New York City police are investigating a possible jihadist motive behind the throwing of a homemade explosive device outside the official residence of Mayor Zohran Mamdani. The failed attack occurred on Saturday following an Islamophobic protest organized by a well-known far-right agitator, which was met by a larger counter-protest. No one was injured, but the FBI is now investigating whether the incident may have been inspired by the tactics of the Islamic State (ISIS). Federal prosecutors are expected to unveil charges against the two people arrested for throwing the device at protesters attending a far-right rally in the vicinity of Gracie Mansion, the official residence of the mayor of New York City.
New York Police Department (NYPD) Commissioner Jessica Tisch reported Monday that three explosive devices were found at the scene, including one discovered inside a vehicle the following day, which showed no traces of explosives. Tisch stated at a press conference that the device thrown near Mamdani’s residence was “not a hoax device or a smoke bomb. It is, in fact, an improvised explosive device that could have caused serious injury or death.”
According to the commissioner, analysis of one of the two improvised explosive devices (IEDs) found after the far-right protest revealed that it contained TATP, acetone peroxide, “a dangerous and highly volatile homemade explosive that has been used in IED attacks around the world.” One of these devices was thrown outside Gracie Mansion, Mamdani’s official residence. The mayor was not in the building at the time.
The Islamophobic demonstration was organized by Jack Lang, a well-known far-right figure who has also led protests in Minneapolis. The event was advertised under the slogan “Stop the Islamic takeover of New York City,” alluding to the mayor’s religion. The climate of intimidation against Mamdani has been escalating. The mayor had been the target of racist and Islamophobic insults just days earlier from Sid Rosenberg, a well-known radio host affiliated with the most extreme wing of the Republican Party. Rosenberg, who is Jewish, viciously attacked Mamdani after he spoke out against the war in Iran, calling him an “America hating, Jew hating, Radical Islam cockroach.”
The mayor, who participated in the police chief’s press conference on Monday to discuss the incident, agreed that the devices found “were intended to injure, maim, or worse.” This is the first time in nine years that a homemade explosive device has been used in an attack in New York City. Two men, both from Pennsylvania, were arrested Saturday in connection with the incident. They will be tried in federal court in Manhattan on terrorism charges.

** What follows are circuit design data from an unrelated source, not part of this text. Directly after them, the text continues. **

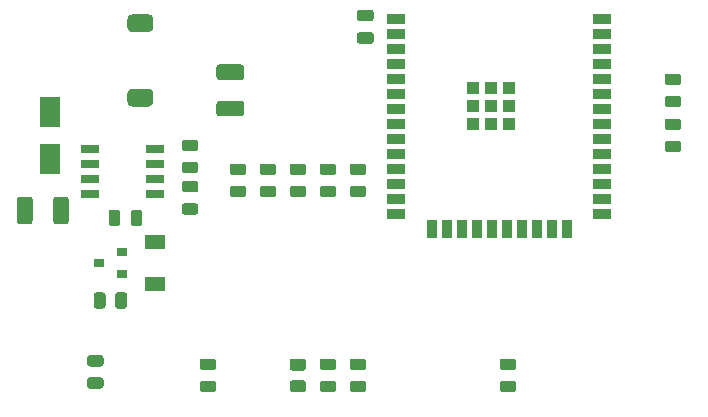
<source format=gbr>
%TF.GenerationSoftware,KiCad,Pcbnew,(5.1.9)-1*%
%TF.CreationDate,2021-11-10T21:17:52+01:00*%
%TF.ProjectId,ESP32_Tasmota_Fan,45535033-325f-4546-9173-6d6f74615f46,rev?*%
%TF.SameCoordinates,Original*%
%TF.FileFunction,Paste,Top*%
%TF.FilePolarity,Positive*%
%FSLAX46Y46*%
G04 Gerber Fmt 4.6, Leading zero omitted, Abs format (unit mm)*
G04 Created by KiCad (PCBNEW (5.1.9)-1) date 2021-11-10 21:17:52*
%MOMM*%
%LPD*%
G01*
G04 APERTURE LIST*
%ADD10R,1.050000X1.050000*%
%ADD11R,1.500000X0.900000*%
%ADD12R,0.900000X1.500000*%
%ADD13R,0.900000X0.800000*%
%ADD14R,1.700000X1.300000*%
%ADD15R,1.550000X0.700000*%
%ADD16R,1.800000X2.500000*%
G04 APERTURE END LIST*
%TO.C,L1*%
G36*
G01*
X104230000Y-108505000D02*
X102780000Y-108505000D01*
G75*
G02*
X102405000Y-108130000I0J375000D01*
G01*
X102405000Y-107380000D01*
G75*
G02*
X102780000Y-107005000I375000J0D01*
G01*
X104230000Y-107005000D01*
G75*
G02*
X104605000Y-107380000I0J-375000D01*
G01*
X104605000Y-108130000D01*
G75*
G02*
X104230000Y-108505000I-375000J0D01*
G01*
G37*
G36*
G01*
X104230000Y-114805000D02*
X102780000Y-114805000D01*
G75*
G02*
X102405000Y-114430000I0J375000D01*
G01*
X102405000Y-113680000D01*
G75*
G02*
X102780000Y-113305000I375000J0D01*
G01*
X104230000Y-113305000D01*
G75*
G02*
X104605000Y-113680000I0J-375000D01*
G01*
X104605000Y-114430000D01*
G75*
G02*
X104230000Y-114805000I-375000J0D01*
G01*
G37*
%TD*%
%TO.C,C5*%
G36*
G01*
X123030000Y-107600000D02*
X122080000Y-107600000D01*
G75*
G02*
X121830000Y-107350000I0J250000D01*
G01*
X121830000Y-106850000D01*
G75*
G02*
X122080000Y-106600000I250000J0D01*
G01*
X123030000Y-106600000D01*
G75*
G02*
X123280000Y-106850000I0J-250000D01*
G01*
X123280000Y-107350000D01*
G75*
G02*
X123030000Y-107600000I-250000J0D01*
G01*
G37*
G36*
G01*
X123030000Y-109500000D02*
X122080000Y-109500000D01*
G75*
G02*
X121830000Y-109250000I0J250000D01*
G01*
X121830000Y-108750000D01*
G75*
G02*
X122080000Y-108500000I250000J0D01*
G01*
X123030000Y-108500000D01*
G75*
G02*
X123280000Y-108750000I0J-250000D01*
G01*
X123280000Y-109250000D01*
G75*
G02*
X123030000Y-109500000I-250000J0D01*
G01*
G37*
%TD*%
%TO.C,C4*%
G36*
G01*
X110199999Y-114320000D02*
X112050001Y-114320000D01*
G75*
G02*
X112300000Y-114569999I0J-249999D01*
G01*
X112300000Y-115395001D01*
G75*
G02*
X112050001Y-115645000I-249999J0D01*
G01*
X110199999Y-115645000D01*
G75*
G02*
X109950000Y-115395001I0J249999D01*
G01*
X109950000Y-114569999D01*
G75*
G02*
X110199999Y-114320000I249999J0D01*
G01*
G37*
G36*
G01*
X110199999Y-111245000D02*
X112050001Y-111245000D01*
G75*
G02*
X112300000Y-111494999I0J-249999D01*
G01*
X112300000Y-112320001D01*
G75*
G02*
X112050001Y-112570000I-249999J0D01*
G01*
X110199999Y-112570000D01*
G75*
G02*
X109950000Y-112320001I0J249999D01*
G01*
X109950000Y-111494999D01*
G75*
G02*
X110199999Y-111245000I249999J0D01*
G01*
G37*
%TD*%
%TO.C,C2*%
G36*
G01*
X94375000Y-122679999D02*
X94375000Y-124530001D01*
G75*
G02*
X94125001Y-124780000I-249999J0D01*
G01*
X93299999Y-124780000D01*
G75*
G02*
X93050000Y-124530001I0J249999D01*
G01*
X93050000Y-122679999D01*
G75*
G02*
X93299999Y-122430000I249999J0D01*
G01*
X94125001Y-122430000D01*
G75*
G02*
X94375000Y-122679999I0J-249999D01*
G01*
G37*
G36*
G01*
X97450000Y-122679999D02*
X97450000Y-124530001D01*
G75*
G02*
X97200001Y-124780000I-249999J0D01*
G01*
X96374999Y-124780000D01*
G75*
G02*
X96125000Y-124530001I0J249999D01*
G01*
X96125000Y-122679999D01*
G75*
G02*
X96374999Y-122430000I249999J0D01*
G01*
X97200001Y-122430000D01*
G75*
G02*
X97450000Y-122679999I0J-249999D01*
G01*
G37*
%TD*%
D10*
%TO.C,U1*%
X131675000Y-113230000D03*
X133200000Y-113230000D03*
X134725000Y-113230000D03*
X134725000Y-116280000D03*
X133200000Y-116280000D03*
X131675000Y-116280000D03*
X131675000Y-114755000D03*
X134725000Y-114755000D03*
X133200000Y-114755000D03*
D11*
X142630000Y-107415000D03*
X142630000Y-108685000D03*
X142630000Y-109955000D03*
X142630000Y-111225000D03*
X142630000Y-112495000D03*
X142630000Y-113765000D03*
X142630000Y-115035000D03*
X142630000Y-116305000D03*
X142630000Y-117575000D03*
X142630000Y-118845000D03*
X142630000Y-120115000D03*
X142630000Y-121385000D03*
X142630000Y-122655000D03*
X142630000Y-123925000D03*
D12*
X139590000Y-125175000D03*
X138320000Y-125175000D03*
X137050000Y-125175000D03*
X135780000Y-125175000D03*
X134510000Y-125175000D03*
X133240000Y-125175000D03*
X131970000Y-125175000D03*
X130700000Y-125175000D03*
X129430000Y-125175000D03*
X128160000Y-125175000D03*
D11*
X125130000Y-107415000D03*
X125130000Y-108685000D03*
X125130000Y-109955000D03*
X125130000Y-111225000D03*
X125130000Y-112495000D03*
X125130000Y-113765000D03*
X125130000Y-115035000D03*
X125130000Y-116305000D03*
X125130000Y-117575000D03*
X125130000Y-118845000D03*
X125130000Y-120115000D03*
X125130000Y-121385000D03*
X125130000Y-122655000D03*
X125130000Y-123925000D03*
%TD*%
%TO.C,R5*%
G36*
G01*
X111303750Y-121515000D02*
X112216250Y-121515000D01*
G75*
G02*
X112460000Y-121758750I0J-243750D01*
G01*
X112460000Y-122246250D01*
G75*
G02*
X112216250Y-122490000I-243750J0D01*
G01*
X111303750Y-122490000D01*
G75*
G02*
X111060000Y-122246250I0J243750D01*
G01*
X111060000Y-121758750D01*
G75*
G02*
X111303750Y-121515000I243750J0D01*
G01*
G37*
G36*
G01*
X111303750Y-119640000D02*
X112216250Y-119640000D01*
G75*
G02*
X112460000Y-119883750I0J-243750D01*
G01*
X112460000Y-120371250D01*
G75*
G02*
X112216250Y-120615000I-243750J0D01*
G01*
X111303750Y-120615000D01*
G75*
G02*
X111060000Y-120371250I0J243750D01*
G01*
X111060000Y-119883750D01*
G75*
G02*
X111303750Y-119640000I243750J0D01*
G01*
G37*
%TD*%
%TO.C,R12*%
G36*
G01*
X100565000Y-130774999D02*
X100565000Y-131675001D01*
G75*
G02*
X100315001Y-131925000I-249999J0D01*
G01*
X99789999Y-131925000D01*
G75*
G02*
X99540000Y-131675001I0J249999D01*
G01*
X99540000Y-130774999D01*
G75*
G02*
X99789999Y-130525000I249999J0D01*
G01*
X100315001Y-130525000D01*
G75*
G02*
X100565000Y-130774999I0J-249999D01*
G01*
G37*
G36*
G01*
X102390000Y-130774999D02*
X102390000Y-131675001D01*
G75*
G02*
X102140001Y-131925000I-249999J0D01*
G01*
X101614999Y-131925000D01*
G75*
G02*
X101365000Y-131675001I0J249999D01*
G01*
X101365000Y-130774999D01*
G75*
G02*
X101614999Y-130525000I249999J0D01*
G01*
X102140001Y-130525000D01*
G75*
G02*
X102390000Y-130774999I0J-249999D01*
G01*
G37*
%TD*%
D13*
%TO.C,Q1*%
X99965000Y-128050000D03*
X101965000Y-127100000D03*
X101965000Y-129000000D03*
%TD*%
D14*
%TO.C,D3*%
X104775000Y-129800000D03*
X104775000Y-126300000D03*
%TD*%
%TO.C,D1*%
G36*
G01*
X118923750Y-138025000D02*
X119836250Y-138025000D01*
G75*
G02*
X120080000Y-138268750I0J-243750D01*
G01*
X120080000Y-138756250D01*
G75*
G02*
X119836250Y-139000000I-243750J0D01*
G01*
X118923750Y-139000000D01*
G75*
G02*
X118680000Y-138756250I0J243750D01*
G01*
X118680000Y-138268750D01*
G75*
G02*
X118923750Y-138025000I243750J0D01*
G01*
G37*
G36*
G01*
X118923750Y-136150000D02*
X119836250Y-136150000D01*
G75*
G02*
X120080000Y-136393750I0J-243750D01*
G01*
X120080000Y-136881250D01*
G75*
G02*
X119836250Y-137125000I-243750J0D01*
G01*
X118923750Y-137125000D01*
G75*
G02*
X118680000Y-136881250I0J243750D01*
G01*
X118680000Y-136393750D01*
G75*
G02*
X118923750Y-136150000I243750J0D01*
G01*
G37*
%TD*%
D15*
%TO.C,IC1*%
X99270000Y-122200000D03*
X99270000Y-120930000D03*
X99270000Y-119660000D03*
X99270000Y-118390000D03*
X104720000Y-118390000D03*
X104720000Y-119660000D03*
X104720000Y-120930000D03*
X104720000Y-122200000D03*
%TD*%
%TO.C,R21*%
G36*
G01*
X107253750Y-122982500D02*
X108166250Y-122982500D01*
G75*
G02*
X108410000Y-123226250I0J-243750D01*
G01*
X108410000Y-123713750D01*
G75*
G02*
X108166250Y-123957500I-243750J0D01*
G01*
X107253750Y-123957500D01*
G75*
G02*
X107010000Y-123713750I0J243750D01*
G01*
X107010000Y-123226250D01*
G75*
G02*
X107253750Y-122982500I243750J0D01*
G01*
G37*
G36*
G01*
X107253750Y-121107500D02*
X108166250Y-121107500D01*
G75*
G02*
X108410000Y-121351250I0J-243750D01*
G01*
X108410000Y-121838750D01*
G75*
G02*
X108166250Y-122082500I-243750J0D01*
G01*
X107253750Y-122082500D01*
G75*
G02*
X107010000Y-121838750I0J243750D01*
G01*
X107010000Y-121351250D01*
G75*
G02*
X107253750Y-121107500I243750J0D01*
G01*
G37*
%TD*%
%TO.C,R20*%
G36*
G01*
X107253750Y-119475000D02*
X108166250Y-119475000D01*
G75*
G02*
X108410000Y-119718750I0J-243750D01*
G01*
X108410000Y-120206250D01*
G75*
G02*
X108166250Y-120450000I-243750J0D01*
G01*
X107253750Y-120450000D01*
G75*
G02*
X107010000Y-120206250I0J243750D01*
G01*
X107010000Y-119718750D01*
G75*
G02*
X107253750Y-119475000I243750J0D01*
G01*
G37*
G36*
G01*
X107253750Y-117600000D02*
X108166250Y-117600000D01*
G75*
G02*
X108410000Y-117843750I0J-243750D01*
G01*
X108410000Y-118331250D01*
G75*
G02*
X108166250Y-118575000I-243750J0D01*
G01*
X107253750Y-118575000D01*
G75*
G02*
X107010000Y-118331250I0J243750D01*
G01*
X107010000Y-117843750D01*
G75*
G02*
X107253750Y-117600000I243750J0D01*
G01*
G37*
%TD*%
D16*
%TO.C,D2*%
X95885000Y-119255000D03*
X95885000Y-115255000D03*
%TD*%
%TO.C,C3*%
G36*
G01*
X101785000Y-123783750D02*
X101785000Y-124696250D01*
G75*
G02*
X101541250Y-124940000I-243750J0D01*
G01*
X101053750Y-124940000D01*
G75*
G02*
X100810000Y-124696250I0J243750D01*
G01*
X100810000Y-123783750D01*
G75*
G02*
X101053750Y-123540000I243750J0D01*
G01*
X101541250Y-123540000D01*
G75*
G02*
X101785000Y-123783750I0J-243750D01*
G01*
G37*
G36*
G01*
X103660000Y-123783750D02*
X103660000Y-124696250D01*
G75*
G02*
X103416250Y-124940000I-243750J0D01*
G01*
X102928750Y-124940000D01*
G75*
G02*
X102685000Y-124696250I0J243750D01*
G01*
X102685000Y-123783750D01*
G75*
G02*
X102928750Y-123540000I243750J0D01*
G01*
X103416250Y-123540000D01*
G75*
G02*
X103660000Y-123783750I0J-243750D01*
G01*
G37*
%TD*%
%TO.C,R11*%
G36*
G01*
X118923750Y-121515000D02*
X119836250Y-121515000D01*
G75*
G02*
X120080000Y-121758750I0J-243750D01*
G01*
X120080000Y-122246250D01*
G75*
G02*
X119836250Y-122490000I-243750J0D01*
G01*
X118923750Y-122490000D01*
G75*
G02*
X118680000Y-122246250I0J243750D01*
G01*
X118680000Y-121758750D01*
G75*
G02*
X118923750Y-121515000I243750J0D01*
G01*
G37*
G36*
G01*
X118923750Y-119640000D02*
X119836250Y-119640000D01*
G75*
G02*
X120080000Y-119883750I0J-243750D01*
G01*
X120080000Y-120371250D01*
G75*
G02*
X119836250Y-120615000I-243750J0D01*
G01*
X118923750Y-120615000D01*
G75*
G02*
X118680000Y-120371250I0J243750D01*
G01*
X118680000Y-119883750D01*
G75*
G02*
X118923750Y-119640000I243750J0D01*
G01*
G37*
%TD*%
%TO.C,R10*%
G36*
G01*
X134163750Y-138025000D02*
X135076250Y-138025000D01*
G75*
G02*
X135320000Y-138268750I0J-243750D01*
G01*
X135320000Y-138756250D01*
G75*
G02*
X135076250Y-139000000I-243750J0D01*
G01*
X134163750Y-139000000D01*
G75*
G02*
X133920000Y-138756250I0J243750D01*
G01*
X133920000Y-138268750D01*
G75*
G02*
X134163750Y-138025000I243750J0D01*
G01*
G37*
G36*
G01*
X134163750Y-136150000D02*
X135076250Y-136150000D01*
G75*
G02*
X135320000Y-136393750I0J-243750D01*
G01*
X135320000Y-136881250D01*
G75*
G02*
X135076250Y-137125000I-243750J0D01*
G01*
X134163750Y-137125000D01*
G75*
G02*
X133920000Y-136881250I0J243750D01*
G01*
X133920000Y-136393750D01*
G75*
G02*
X134163750Y-136150000I243750J0D01*
G01*
G37*
%TD*%
%TO.C,R9*%
G36*
G01*
X116383750Y-121515000D02*
X117296250Y-121515000D01*
G75*
G02*
X117540000Y-121758750I0J-243750D01*
G01*
X117540000Y-122246250D01*
G75*
G02*
X117296250Y-122490000I-243750J0D01*
G01*
X116383750Y-122490000D01*
G75*
G02*
X116140000Y-122246250I0J243750D01*
G01*
X116140000Y-121758750D01*
G75*
G02*
X116383750Y-121515000I243750J0D01*
G01*
G37*
G36*
G01*
X116383750Y-119640000D02*
X117296250Y-119640000D01*
G75*
G02*
X117540000Y-119883750I0J-243750D01*
G01*
X117540000Y-120371250D01*
G75*
G02*
X117296250Y-120615000I-243750J0D01*
G01*
X116383750Y-120615000D01*
G75*
G02*
X116140000Y-120371250I0J243750D01*
G01*
X116140000Y-119883750D01*
G75*
G02*
X116383750Y-119640000I243750J0D01*
G01*
G37*
%TD*%
%TO.C,R8*%
G36*
G01*
X121463750Y-138025000D02*
X122376250Y-138025000D01*
G75*
G02*
X122620000Y-138268750I0J-243750D01*
G01*
X122620000Y-138756250D01*
G75*
G02*
X122376250Y-139000000I-243750J0D01*
G01*
X121463750Y-139000000D01*
G75*
G02*
X121220000Y-138756250I0J243750D01*
G01*
X121220000Y-138268750D01*
G75*
G02*
X121463750Y-138025000I243750J0D01*
G01*
G37*
G36*
G01*
X121463750Y-136150000D02*
X122376250Y-136150000D01*
G75*
G02*
X122620000Y-136393750I0J-243750D01*
G01*
X122620000Y-136881250D01*
G75*
G02*
X122376250Y-137125000I-243750J0D01*
G01*
X121463750Y-137125000D01*
G75*
G02*
X121220000Y-136881250I0J243750D01*
G01*
X121220000Y-136393750D01*
G75*
G02*
X121463750Y-136150000I243750J0D01*
G01*
G37*
%TD*%
%TO.C,R7*%
G36*
G01*
X148133750Y-113895000D02*
X149046250Y-113895000D01*
G75*
G02*
X149290000Y-114138750I0J-243750D01*
G01*
X149290000Y-114626250D01*
G75*
G02*
X149046250Y-114870000I-243750J0D01*
G01*
X148133750Y-114870000D01*
G75*
G02*
X147890000Y-114626250I0J243750D01*
G01*
X147890000Y-114138750D01*
G75*
G02*
X148133750Y-113895000I243750J0D01*
G01*
G37*
G36*
G01*
X148133750Y-112020000D02*
X149046250Y-112020000D01*
G75*
G02*
X149290000Y-112263750I0J-243750D01*
G01*
X149290000Y-112751250D01*
G75*
G02*
X149046250Y-112995000I-243750J0D01*
G01*
X148133750Y-112995000D01*
G75*
G02*
X147890000Y-112751250I0J243750D01*
G01*
X147890000Y-112263750D01*
G75*
G02*
X148133750Y-112020000I243750J0D01*
G01*
G37*
%TD*%
%TO.C,R6*%
G36*
G01*
X113843750Y-121515000D02*
X114756250Y-121515000D01*
G75*
G02*
X115000000Y-121758750I0J-243750D01*
G01*
X115000000Y-122246250D01*
G75*
G02*
X114756250Y-122490000I-243750J0D01*
G01*
X113843750Y-122490000D01*
G75*
G02*
X113600000Y-122246250I0J243750D01*
G01*
X113600000Y-121758750D01*
G75*
G02*
X113843750Y-121515000I243750J0D01*
G01*
G37*
G36*
G01*
X113843750Y-119640000D02*
X114756250Y-119640000D01*
G75*
G02*
X115000000Y-119883750I0J-243750D01*
G01*
X115000000Y-120371250D01*
G75*
G02*
X114756250Y-120615000I-243750J0D01*
G01*
X113843750Y-120615000D01*
G75*
G02*
X113600000Y-120371250I0J243750D01*
G01*
X113600000Y-119883750D01*
G75*
G02*
X113843750Y-119640000I243750J0D01*
G01*
G37*
%TD*%
%TO.C,R4*%
G36*
G01*
X99238750Y-137722500D02*
X100151250Y-137722500D01*
G75*
G02*
X100395000Y-137966250I0J-243750D01*
G01*
X100395000Y-138453750D01*
G75*
G02*
X100151250Y-138697500I-243750J0D01*
G01*
X99238750Y-138697500D01*
G75*
G02*
X98995000Y-138453750I0J243750D01*
G01*
X98995000Y-137966250D01*
G75*
G02*
X99238750Y-137722500I243750J0D01*
G01*
G37*
G36*
G01*
X99238750Y-135847500D02*
X100151250Y-135847500D01*
G75*
G02*
X100395000Y-136091250I0J-243750D01*
G01*
X100395000Y-136578750D01*
G75*
G02*
X100151250Y-136822500I-243750J0D01*
G01*
X99238750Y-136822500D01*
G75*
G02*
X98995000Y-136578750I0J243750D01*
G01*
X98995000Y-136091250D01*
G75*
G02*
X99238750Y-135847500I243750J0D01*
G01*
G37*
%TD*%
%TO.C,R3*%
G36*
G01*
X108763750Y-138025000D02*
X109676250Y-138025000D01*
G75*
G02*
X109920000Y-138268750I0J-243750D01*
G01*
X109920000Y-138756250D01*
G75*
G02*
X109676250Y-139000000I-243750J0D01*
G01*
X108763750Y-139000000D01*
G75*
G02*
X108520000Y-138756250I0J243750D01*
G01*
X108520000Y-138268750D01*
G75*
G02*
X108763750Y-138025000I243750J0D01*
G01*
G37*
G36*
G01*
X108763750Y-136150000D02*
X109676250Y-136150000D01*
G75*
G02*
X109920000Y-136393750I0J-243750D01*
G01*
X109920000Y-136881250D01*
G75*
G02*
X109676250Y-137125000I-243750J0D01*
G01*
X108763750Y-137125000D01*
G75*
G02*
X108520000Y-136881250I0J243750D01*
G01*
X108520000Y-136393750D01*
G75*
G02*
X108763750Y-136150000I243750J0D01*
G01*
G37*
%TD*%
%TO.C,R1*%
G36*
G01*
X121463750Y-121515000D02*
X122376250Y-121515000D01*
G75*
G02*
X122620000Y-121758750I0J-243750D01*
G01*
X122620000Y-122246250D01*
G75*
G02*
X122376250Y-122490000I-243750J0D01*
G01*
X121463750Y-122490000D01*
G75*
G02*
X121220000Y-122246250I0J243750D01*
G01*
X121220000Y-121758750D01*
G75*
G02*
X121463750Y-121515000I243750J0D01*
G01*
G37*
G36*
G01*
X121463750Y-119640000D02*
X122376250Y-119640000D01*
G75*
G02*
X122620000Y-119883750I0J-243750D01*
G01*
X122620000Y-120371250D01*
G75*
G02*
X122376250Y-120615000I-243750J0D01*
G01*
X121463750Y-120615000D01*
G75*
G02*
X121220000Y-120371250I0J243750D01*
G01*
X121220000Y-119883750D01*
G75*
G02*
X121463750Y-119640000I243750J0D01*
G01*
G37*
%TD*%
%TO.C,C1*%
G36*
G01*
X148133750Y-117705000D02*
X149046250Y-117705000D01*
G75*
G02*
X149290000Y-117948750I0J-243750D01*
G01*
X149290000Y-118436250D01*
G75*
G02*
X149046250Y-118680000I-243750J0D01*
G01*
X148133750Y-118680000D01*
G75*
G02*
X147890000Y-118436250I0J243750D01*
G01*
X147890000Y-117948750D01*
G75*
G02*
X148133750Y-117705000I243750J0D01*
G01*
G37*
G36*
G01*
X148133750Y-115830000D02*
X149046250Y-115830000D01*
G75*
G02*
X149290000Y-116073750I0J-243750D01*
G01*
X149290000Y-116561250D01*
G75*
G02*
X149046250Y-116805000I-243750J0D01*
G01*
X148133750Y-116805000D01*
G75*
G02*
X147890000Y-116561250I0J243750D01*
G01*
X147890000Y-116073750D01*
G75*
G02*
X148133750Y-115830000I243750J0D01*
G01*
G37*
%TD*%
%TO.C,R2*%
G36*
G01*
X116389998Y-137975000D02*
X117290002Y-137975000D01*
G75*
G02*
X117540000Y-138224998I0J-249998D01*
G01*
X117540000Y-138750002D01*
G75*
G02*
X117290002Y-139000000I-249998J0D01*
G01*
X116389998Y-139000000D01*
G75*
G02*
X116140000Y-138750002I0J249998D01*
G01*
X116140000Y-138224998D01*
G75*
G02*
X116389998Y-137975000I249998J0D01*
G01*
G37*
G36*
G01*
X116389998Y-136150000D02*
X117290002Y-136150000D01*
G75*
G02*
X117540000Y-136399998I0J-249998D01*
G01*
X117540000Y-136925002D01*
G75*
G02*
X117290002Y-137175000I-249998J0D01*
G01*
X116389998Y-137175000D01*
G75*
G02*
X116140000Y-136925002I0J249998D01*
G01*
X116140000Y-136399998D01*
G75*
G02*
X116389998Y-136150000I249998J0D01*
G01*
G37*
%TD*%
M02*

</source>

The sequence of events on Saturday is, however, confusing. Lang, who usually dresses in military attire, appeared with a goat and about 20 followers, who wore hats with the American flag and sweatshirts emblazoned with the word “freedom.” As the meager march progressed, tensions rose with the arrival of about 100 counter-protesters. Toward the end of the protest, a man set fire to a small black object and threw it onto the sidewalk in front of the mayor’s residence. Police quickly arrested him and an accomplice, as smoke was billowing from the device.
In total, six people were arrested, including the two men, aged 18 and 19, who were brought before a judge. Both are of Muslim origin and told police that their motivation for the attack was Lang’s disrespect towards Muslims. It is unknown whether the young men had any direct contact with ISIS, although sources close to the investigation maintain that one of them confessed to having watched videos of the jihadist group online.

ISIS no longer controls significant territory in the Middle East as it once did in the so-called caliphate it established between Syria and Iraq, but its message continues to resonate online, as well as in local satellite groups of the organization. Many of the jihadist attacks perpetrated worldwide in recent years have been inspired by ISIS, but the perpetrators acted independently, as lone wolves radicalized by online propaganda. The terrorists who carry out these attacks rarely have any contact with the group.